══ SUPPLIED ENTRIES

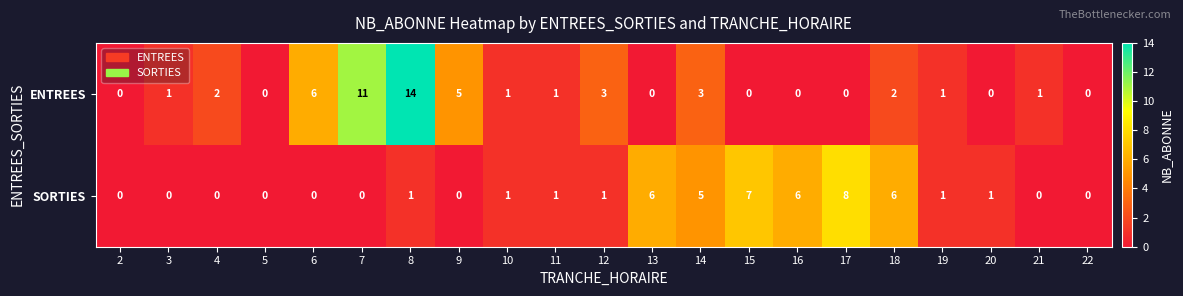

Which series has the widest spread of values?

ENTREES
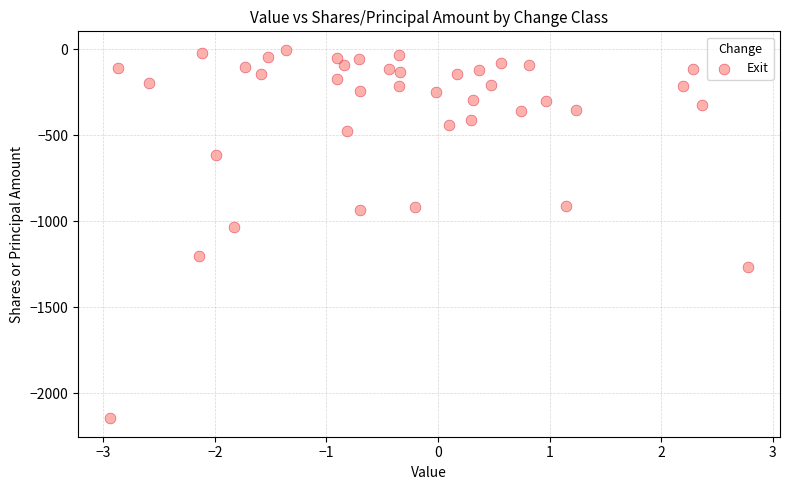

What is the range of Y values (max minus min)?

2143.6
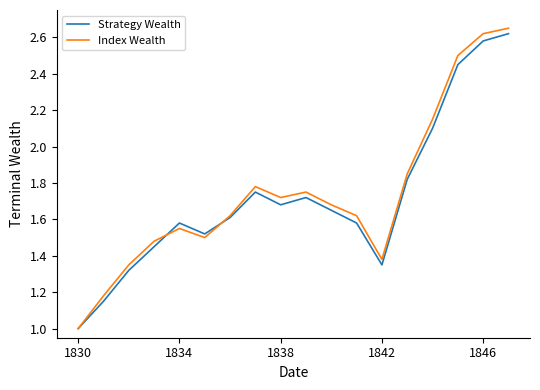

What is the lowest value of the Index Wealth series?

1.0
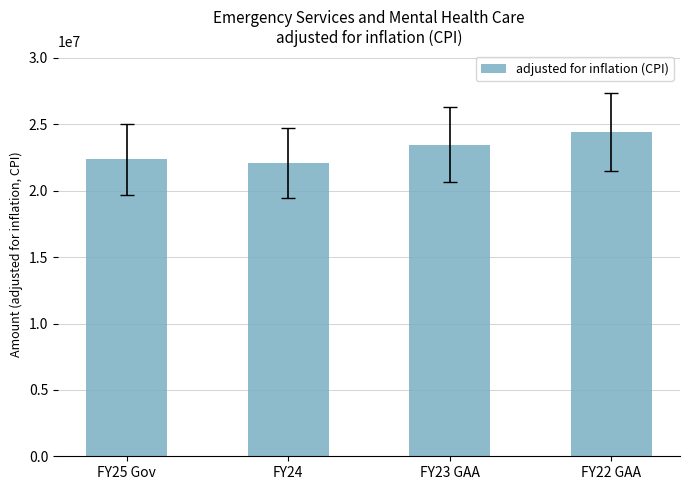

What is the value of the 2nd bar from the left?

22086537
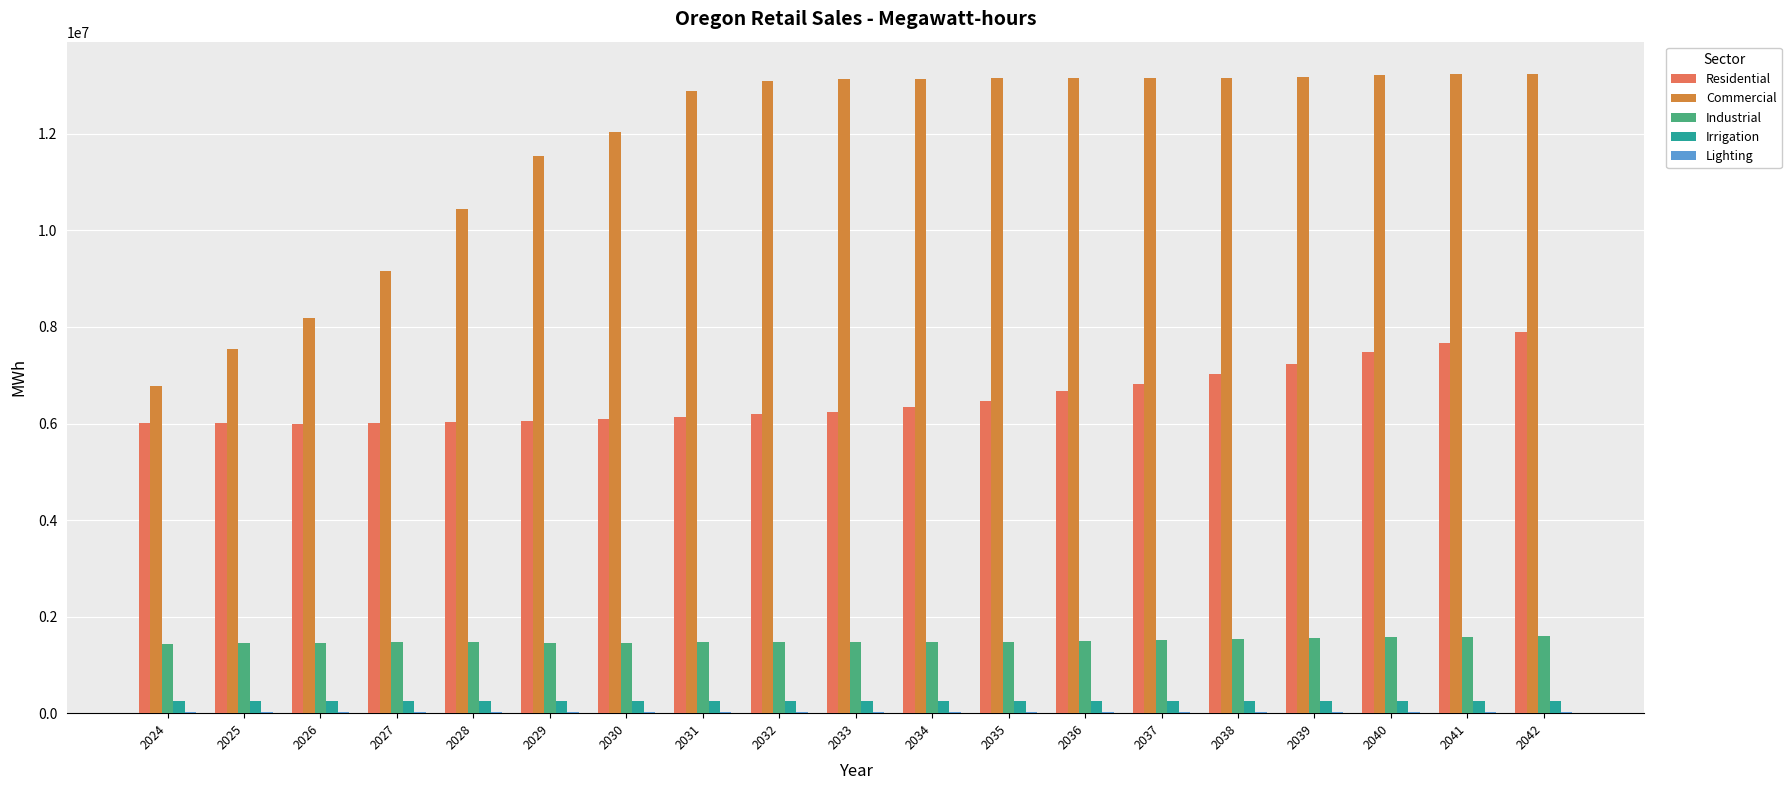

The value of Industrial at 2034 is 2364216.4. True or false?

False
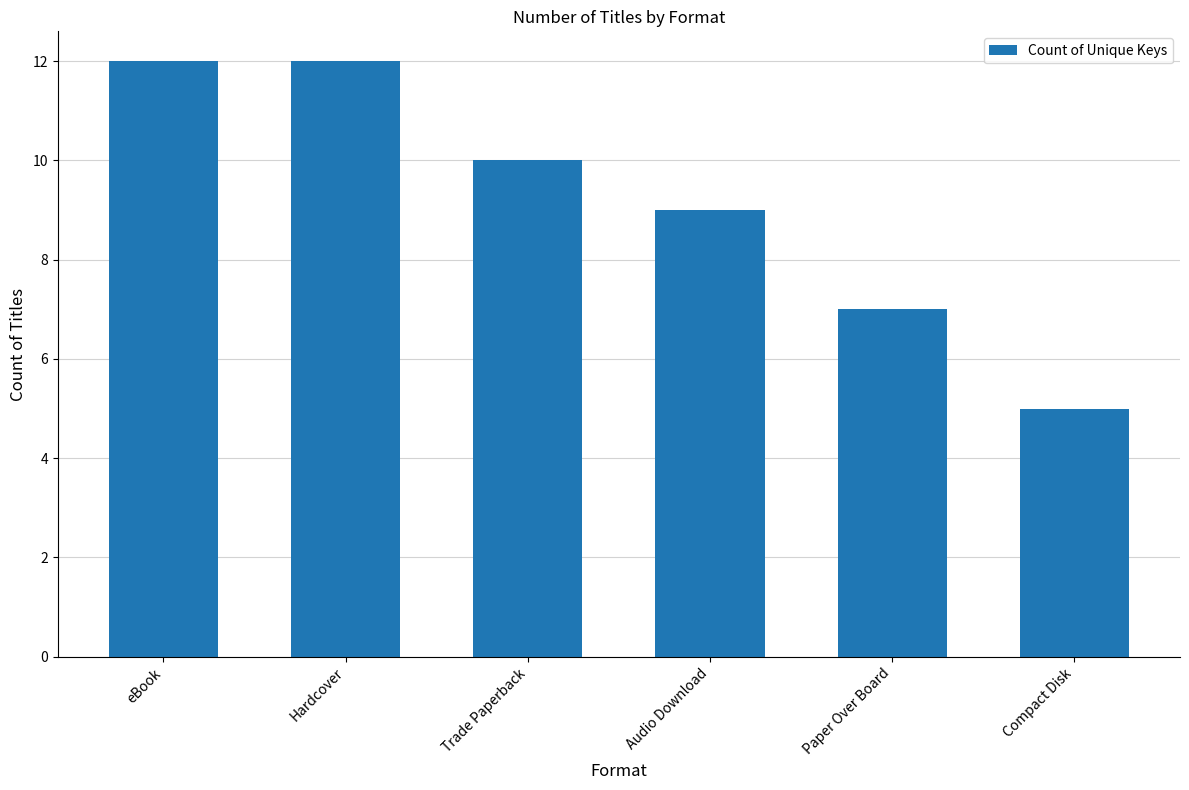

What is the difference between the values at Trade Paperback and Paper Over Board?

3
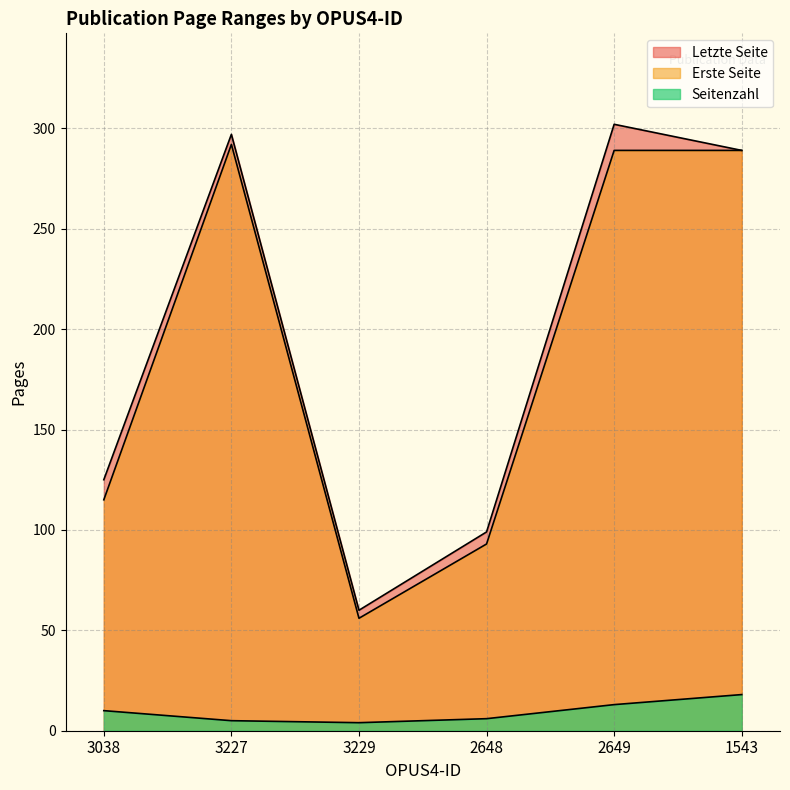

What is the sum of the Letzte Seite values at 2649 and 3227?

599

════

● EXERCISE
Pull out each line in the records above that contains the word "series".

● RESULT FOR THIS TASK
Which series has the widest spread of values?
What is the lowest value of the Index Wealth series?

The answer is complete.